▶ [SELECTED TEXT]:
=-=-=

Medicine and Health
Skin-inspired, sensory robots for electronic implants
L. Zhang, S. Xing, et al.
This innovative research presents a new approach to soft robots that combine an electronic skin and artificial muscles, designed for versatile medical applications. Conducted by a team of experts including Lin Zhang and Sicheng Xing, these bio-inspired robots demonstrate remarkable functionalities like blood pressure detection and drug delivery, showcasing the tremendous potential in healthcare technologies.
~3 min • Beginner • English
Introduction
The study addresses the challenge of seamlessly integrating actuators, sensors, and controllers into soft, biocompatible robotic implants that can safely interact with dynamic biological environments. Inspired by the inseparable integration of sensory skin and skeletal muscles in vertebrates, the goal is to create soft, somatosensory robots that preserve physical softness, provide multimodal sensing, and enable adaptive, on-demand actuation for precision therapeutics. Prior soft-robotic implants demonstrate partial capabilities (e.g., capacitive bladder monitoring with shape-memory actuation for voiding; shape-memory polymer grippers measuring carotid pressure; hookworm-inspired thera-grippers for GI drug delivery) but face limitations in compliant mechanics, biocompatibility, structural adaptability, and biomimicry. The authors propose a bio-inspired, multilayer design composed of a multi-modal e-skin fabricated via an in situ solution-based approach and a thermally responsive hydrogel muscle to enable closed-loop sensing-actuation, wireless operation, and safe, stress-free interfacing with tissues and organs across multiple clinical scenarios.
Literature Review
The paper situates its contribution within soft implantable robotics and bioelectronics, referencing devices for bladder control, vascular sensing, gastrointestinal drug delivery, and cardiac assistance. Existing systems use shape-memory alloys/polymers, hydrogel actuators, and integrated sensors (capacitive, crack-based, etc.), but often lack seamless integration that maintains softness and biocompatibility, and they may be limited by fabrication methods (e.g., 3D printing, transfer processes) that hinder heterogeneity and multimodal integration. The authors highlight hydrogels (e.g., PNIPAM) for their softness, low activation temperature, and nonfibrotic biocompatibility, and emphasize opportunities to mimic biological receptors through heterogeneous nanocomposite e-skins (AgNWs, RGO, MXene, PEDOT:PSS in PI/PDMS). They identify unmet needs: compliant mechanics matching tissues, robust biocompatibility, structural reconfigurability, biomimicry for multi-functionality, and wireless, battery-free operation for minimally invasive deployment.

=-=-=

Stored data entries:
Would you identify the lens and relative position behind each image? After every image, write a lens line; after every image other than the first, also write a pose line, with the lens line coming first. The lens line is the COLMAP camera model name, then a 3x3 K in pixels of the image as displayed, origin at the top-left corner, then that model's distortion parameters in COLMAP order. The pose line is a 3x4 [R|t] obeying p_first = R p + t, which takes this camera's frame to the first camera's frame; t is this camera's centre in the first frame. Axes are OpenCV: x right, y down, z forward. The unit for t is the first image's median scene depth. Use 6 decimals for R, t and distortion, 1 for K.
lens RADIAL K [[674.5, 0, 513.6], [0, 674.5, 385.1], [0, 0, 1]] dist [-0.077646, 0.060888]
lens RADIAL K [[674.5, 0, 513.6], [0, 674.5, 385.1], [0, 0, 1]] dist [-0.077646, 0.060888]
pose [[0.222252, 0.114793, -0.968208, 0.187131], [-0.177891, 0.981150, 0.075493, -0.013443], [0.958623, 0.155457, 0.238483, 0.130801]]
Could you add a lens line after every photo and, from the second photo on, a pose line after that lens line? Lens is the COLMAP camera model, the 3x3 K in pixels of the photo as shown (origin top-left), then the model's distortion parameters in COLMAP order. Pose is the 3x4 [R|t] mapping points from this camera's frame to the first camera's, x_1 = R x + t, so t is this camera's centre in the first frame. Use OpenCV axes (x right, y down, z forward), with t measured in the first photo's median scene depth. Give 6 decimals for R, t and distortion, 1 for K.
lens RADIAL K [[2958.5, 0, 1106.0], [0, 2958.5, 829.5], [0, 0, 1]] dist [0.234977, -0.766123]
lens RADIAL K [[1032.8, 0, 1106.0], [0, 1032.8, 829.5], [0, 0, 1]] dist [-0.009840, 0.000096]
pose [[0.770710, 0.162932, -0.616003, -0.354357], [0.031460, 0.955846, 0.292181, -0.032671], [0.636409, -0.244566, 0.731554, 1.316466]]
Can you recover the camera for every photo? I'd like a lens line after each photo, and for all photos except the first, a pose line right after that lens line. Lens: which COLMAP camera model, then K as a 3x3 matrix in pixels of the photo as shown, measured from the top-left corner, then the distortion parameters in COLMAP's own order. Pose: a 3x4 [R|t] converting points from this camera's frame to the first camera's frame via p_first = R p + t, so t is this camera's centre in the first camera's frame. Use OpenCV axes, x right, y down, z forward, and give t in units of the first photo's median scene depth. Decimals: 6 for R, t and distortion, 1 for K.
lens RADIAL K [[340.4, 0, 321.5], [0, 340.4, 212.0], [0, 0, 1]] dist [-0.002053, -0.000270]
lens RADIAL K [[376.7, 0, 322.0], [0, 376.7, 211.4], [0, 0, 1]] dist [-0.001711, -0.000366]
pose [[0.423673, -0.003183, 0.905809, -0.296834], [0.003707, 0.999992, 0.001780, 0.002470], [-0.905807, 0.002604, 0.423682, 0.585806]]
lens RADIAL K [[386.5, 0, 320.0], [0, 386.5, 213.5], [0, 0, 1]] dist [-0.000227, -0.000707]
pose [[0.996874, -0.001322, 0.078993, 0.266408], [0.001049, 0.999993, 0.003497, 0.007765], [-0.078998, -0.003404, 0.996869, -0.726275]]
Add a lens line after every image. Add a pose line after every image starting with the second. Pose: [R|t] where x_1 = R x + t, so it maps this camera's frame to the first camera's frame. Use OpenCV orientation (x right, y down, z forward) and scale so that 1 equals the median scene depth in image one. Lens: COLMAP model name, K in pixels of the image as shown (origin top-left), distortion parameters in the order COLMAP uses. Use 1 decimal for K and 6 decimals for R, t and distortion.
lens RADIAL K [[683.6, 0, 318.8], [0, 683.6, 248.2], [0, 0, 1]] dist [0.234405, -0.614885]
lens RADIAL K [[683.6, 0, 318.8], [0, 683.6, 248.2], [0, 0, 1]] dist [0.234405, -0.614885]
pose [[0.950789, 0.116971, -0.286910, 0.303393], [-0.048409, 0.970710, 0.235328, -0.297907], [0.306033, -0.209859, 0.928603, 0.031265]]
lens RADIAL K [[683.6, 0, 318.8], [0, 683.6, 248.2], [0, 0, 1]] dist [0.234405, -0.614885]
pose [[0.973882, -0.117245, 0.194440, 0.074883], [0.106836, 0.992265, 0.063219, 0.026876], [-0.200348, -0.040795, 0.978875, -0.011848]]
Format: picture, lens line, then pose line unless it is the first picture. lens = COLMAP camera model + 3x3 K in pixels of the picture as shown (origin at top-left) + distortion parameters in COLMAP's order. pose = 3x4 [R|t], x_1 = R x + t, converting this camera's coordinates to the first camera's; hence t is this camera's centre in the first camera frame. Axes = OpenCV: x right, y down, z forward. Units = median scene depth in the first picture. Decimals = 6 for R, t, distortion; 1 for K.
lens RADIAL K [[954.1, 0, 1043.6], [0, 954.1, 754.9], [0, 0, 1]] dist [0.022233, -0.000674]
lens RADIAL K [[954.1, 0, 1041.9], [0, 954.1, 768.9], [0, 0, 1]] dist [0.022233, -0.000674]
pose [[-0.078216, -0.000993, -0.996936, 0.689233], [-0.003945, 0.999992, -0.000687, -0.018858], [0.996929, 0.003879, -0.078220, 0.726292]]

=-=-=

▶ [WORK TO COMPLETE]:
Continue the summary of the study on skin-inspired sensory robots for implants from the point where it stops.

▶ [RESPONSE TO THIS EXERCISE]:
Methodology
Design and materials: A bilayer soft robot comprising (i) an electronic-skin (e-skin) layer with multi-modal nanocomposites (AgNW/PI heater, RGO/PI thermal sensor, AgNW/PDMS strain sensor, PEDOT:PSS/PI electrodes; additional MXene sensors) fabricated via an in situ solution-based approach and parylene encapsulation (~2 μm), and (ii) an artificial muscle based on thermoresponsive PNIPAM hydrogel (LCST ~32–34 °C; ~90% volume reduction from 25–60 °C). A bio-adhesive (n-butyl cyanoacrylate) bonds layers.
Fabrication: Functional nanomaterial suspensions (AgNWs, RGO, PEDOT:PSS, MXene) are drop-cast/patterned on PI, followed by spin-casting liquid PI to infiltrate 3D networks and cure (150 °C, 1 h), embedding nanomaterials within PI. Laser cutting defines patterns. Parylene encapsulates e-skin; e-skin is bonded to PNIPAM. Variants include multi-layer stacking (e.g., PEDOT:PSS electrodes and RGO/PI sensor on opposite faces), starfish- and seedpod-inspired geometries, and a tri-layer pill (e-skin/muscle/e-skin) that self-expands in 3D.
Characterization: SEM, XPS, XRD, FTIR confirm nanocomposite integration and chemistry; IR thermography evaluates heaters under bending/twisting. Mechanical/adhesion tests include 180° peel and force output. Thermal/electrical sensing characterized for RGO/PI and MXene/PI thermal sensors (TCR, linearity, cycling), and AgNW/PI heater (power–temperature response, cycling). Finite Element Analysis (ABAQUS) predicts deformations (bending, twisting, expansion) and stress distributions.
Programmable actuation and sensing: Distributed AgNW/PI heaters enable local electrothermal actuation; embedded RGO/PI thermal sensors provide proprioceptive temperature feedback. Hydrogel thickness is tuned to balance deformation, force, and device compactness. Control algorithms on a microcontroller regulate heater current from temperature feedback to maintain setpoints and prevent overheating.
Wireless operation: Sensing uses a passive LC resonator with a PAAm hydrogel dielectric pressure sensor coupled inductively to a readout coil/VNA; actuation uses RF power harvesting via a receiving copper coil magnetically coupled to a transmitter, rectified to power heaters. A three-lead LC receiving network provides frequency-selective power delivery to individual heaters for multi-arm control. Effects of coil deformation (bending, twisting, distorting) on resonance and efficiency are measured and modeled.
Application demonstrations (in vitro/ex vivo/in vivo):
- Bladder gripper: PNIPAM actuator, 3D buckled strain sensor (serpentine Au/PI on elastic PAAm for conformal adhesion), BLE SoC for strain readout and PWM-driven electrotherapy; balloon model simulates filling/voiding for closed-loop stimulation at a volume threshold.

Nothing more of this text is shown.